[[ Exercise input open ]]

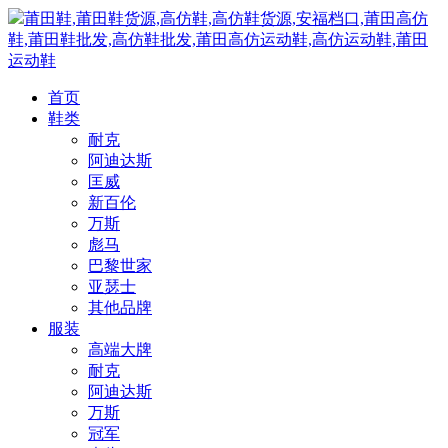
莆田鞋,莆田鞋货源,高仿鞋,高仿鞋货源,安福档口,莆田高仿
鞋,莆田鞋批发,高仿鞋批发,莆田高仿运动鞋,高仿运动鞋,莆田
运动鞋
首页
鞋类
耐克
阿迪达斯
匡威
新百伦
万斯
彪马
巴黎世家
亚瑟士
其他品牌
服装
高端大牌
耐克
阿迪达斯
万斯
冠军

[[ Exercise input closed ]]
[[ Exercise input open ]]

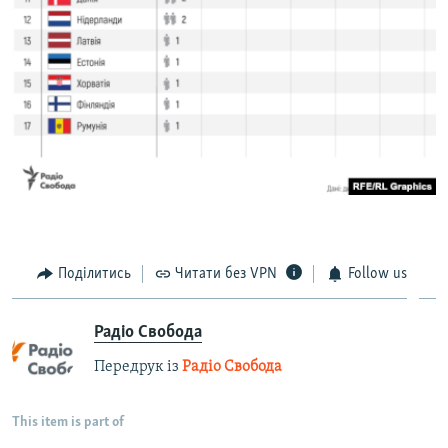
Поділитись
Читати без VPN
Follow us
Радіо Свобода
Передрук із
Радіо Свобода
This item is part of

[[ Exercise input closed ]]

Using the records above, copy word for word the line with "Читати без VPN", the line with "This item is part of", and every line between them.

# Answer area:
Читати без VPN
Follow us
Радіо Свобода
Передрук із
Радіо Свобода
This item is part of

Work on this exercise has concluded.